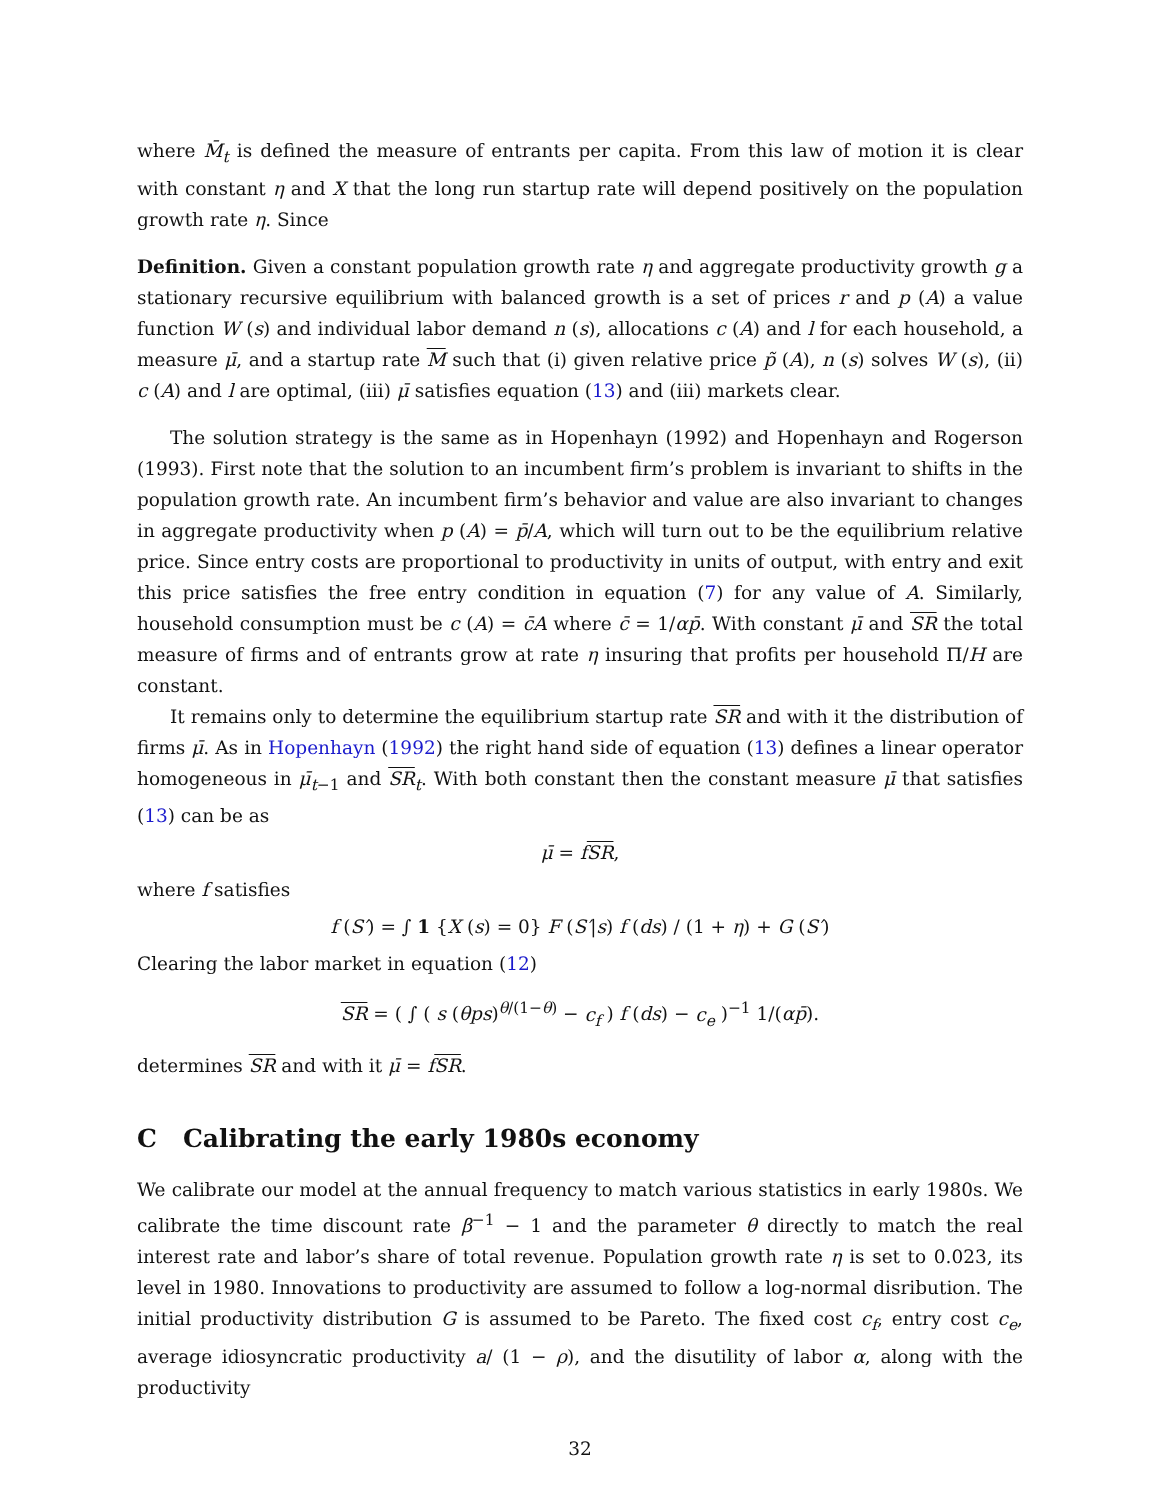where M̄<sub>t</sub> is defined the measure of entrants per capita. From this law of motion it is clear with constant η and X that the long run startup rate will depend positively on the population growth rate η. Since
Definition. Given a constant population growth rate η and aggregate productivity growth g a stationary recursive equilibrium with balanced growth is a set of prices r and p (A) a value function W (s) and individual labor demand n (s), allocations c (A) and l for each household, a measure μ̄, and a startup rate M such that (i) given relative price p̃ (A), n (s) solves W (s), (ii) c (A) and l are optimal, (iii) μ̄ satisfies equation (13) and (iii) markets clear.
The solution strategy is the same as in Hopenhayn (1992) and Hopenhayn and Rogerson (1993). First note that the solution to an incumbent firm’s problem is invariant to shifts in the population growth rate. An incumbent firm’s behavior and value are also invariant to changes in aggregate productivity when p (A) = p̄/A, which will turn out to be the equilibrium relative price. Since entry costs are proportional to productivity in units of output, with entry and exit this price satisfies the free entry condition in equation (7) for any value of A. Similarly, household consumption must be c (A) = c̄A where c̄ = 1/αp̄. With constant μ̄ and SR the total measure of firms and of entrants grow at rate η insuring that profits per household Π/H are constant.
It remains only to determine the equilibrium startup rate SR and with it the distribution of firms μ̄. As in Hopenhayn (1992) the right hand side of equation (13) defines a linear operator homogeneous in μ̄<sub>t−1</sub> and SR<sub>t</sub>. With both constant then the constant measure μ̄ that satisfies (13) can be as
μ̄ = fSR,
where f satisfies
f (S′) = ∫ 1 {X (s) = 0} F (S′|s) f (ds) / (1 + η) + G (S′)
Clearing the labor market in equation (12)
SR = ( ∫ ( s (θps)<sup>θ/(1−θ)</sup> − c<sub>f</sub> ) f (ds) − c<sub>e</sub> )<sup>−1</sup> 1/(αp̄).
determines SR and with it μ̄ = fSR.
C Calibrating the early 1980s economy
We calibrate our model at the annual frequency to match various statistics in early 1980s. We calibrate the time discount rate β<sup>−1</sup> − 1 and the parameter θ directly to match the real interest rate and labor’s share of total revenue. Population growth rate η is set to 0.023, its level in 1980. Innovations to productivity are assumed to follow a log-normal disribution. The initial productivity distribution G is assumed to be Pareto. The fixed cost c<sub>f</sub>, entry cost c<sub>e</sub>, average idiosyncratic productivity a/ (1 − ρ), and the disutility of labor α, along with the productivity
32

▸ **PROBLEM TO WORK ON**: With the pictures omitted, the entries are to be transcribed in full, exactly as they appear.

▸ **ANSWER TO THIS PROBLEM**:
where M̄<sub>t</sub> is defined the measure of entrants per capita. From this law of motion it is clear with constant η and X that the long run startup rate will depend positively on the population growth rate η. Since
Definition. Given a constant population growth rate η and aggregate productivity growth g a stationary recursive equilibrium with balanced growth is a set of prices r and p (A) a value function W (s) and individual labor demand n (s), allocations c (A) and l for each household, a measure μ̄, and a startup rate M such that (i) given relative price p̃ (A), n (s) solves W (s), (ii) c (A) and l are optimal, (iii) μ̄ satisfies equation (13) and (iii) markets clear.
The solution strategy is the same as in Hopenhayn (1992) and Hopenhayn and Rogerson (1993). First note that the solution to an incumbent firm’s problem is invariant to shifts in the population growth rate. An incumbent firm’s behavior and value are also invariant to changes in aggregate productivity when p (A) = p̄/A, which will turn out to be the equilibrium relative price. Since entry costs are proportional to productivity in units of output, with entry and exit this price satisfies the free entry condition in equation (7) for any value of A. Similarly, household consumption must be c (A) = c̄A where c̄ = 1/αp̄. With constant μ̄ and SR the total measure of firms and of entrants grow at rate η insuring that profits per household Π/H are constant.
It remains only to determine the equilibrium startup rate SR and with it the distribution of firms μ̄. As in Hopenhayn (1992) the right hand side of equation (13) defines a linear operator homogeneous in μ̄<sub>t−1</sub> and SR<sub>t</sub>. With both constant then the constant measure μ̄ that satisfies (13) can be as
μ̄ = fSR,
where f satisfies
f (S′) = ∫ 1 {X (s) = 0} F (S′|s) f (ds) / (1 + η) + G (S′)
Clearing the labor market in equation (12)
SR = ( ∫ ( s (θps)<sup>θ/(1−θ)</sup> − c<sub>f</sub> ) f (ds) − c<sub>e</sub> )<sup>−1</sup> 1/(αp̄).
determines SR and with it μ̄ = fSR.
C Calibrating the early 1980s economy
We calibrate our model at the annual frequency to match various statistics in early 1980s. We calibrate the time discount rate β<sup>−1</sup> − 1 and the parameter θ directly to match the real interest rate and labor’s share of total revenue. Population growth rate η is set to 0.023, its level in 1980. Innovations to productivity are assumed to follow a log-normal disribution. The initial productivity distribution G is assumed to be Pareto. The fixed cost c<sub>f</sub>, entry cost c<sub>e</sub>, average idiosyncratic productivity a/ (1 − ρ), and the disutility of labor α, along with the productivity
32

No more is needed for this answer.